Exercise goal: In the forum thread below about the Sleaford Bass Maltings, put this sentence into Spanish: "Quite surprised and we've been doing this for a good few years now."

# Sleaford bass maltings



## stevejd (Apr 29, 2010)

I was going to tag this onto another open thread but all are closed.
any way, noticed in our local rag today that the Police are very interested in urban exploration. full front page devoted to that very dangerous activity called urban exploration.





It appears that 'dweeb' from 28 days got a warning from our local constabulary. Sorry thats the best pic i can find, I'll try and scan the paper and load via photobucket.


----------



## krela (Apr 29, 2010)

Clearly they wanted something equally pointless to rival the 'Brown calls woman bigot' non-story that has plastered the media.

Must be a slow news day.


----------



## stevejd (Apr 29, 2010)

of the year


----------



## chaoticreason (Apr 29, 2010)

It is by my hand I hold too life,that by which I hold all precious to be.
If it is all taken from me,then volition lies a funny kind of grave?

I know the Maltings from well back when.....


----------



## lost (Apr 29, 2010)

I love that headline, I can just picture all the hand-wringing. Won't somebody think of the children!?!?!?!


----------



## Hairy Cornflakes (Apr 30, 2010)

The photo on the newspaper is of myself, to sum it up we were in the Boston standard and then the following week Sleaford decided to put it front page as well. Quite surprised and we've been doing this for a good few years now. Just stumbled across this forum as i searched google. Decided to register, seems a friendly place. Lengthy post to follow but read if interested.

Dataset section:
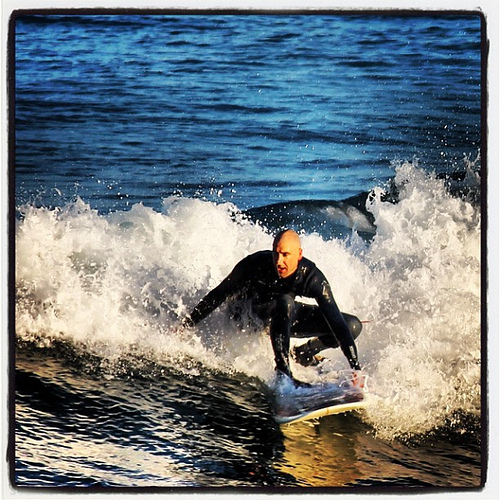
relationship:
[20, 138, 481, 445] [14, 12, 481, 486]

Written solution: Bastante sorprendido, y llevamos ya unos cuantos años haciendo esto.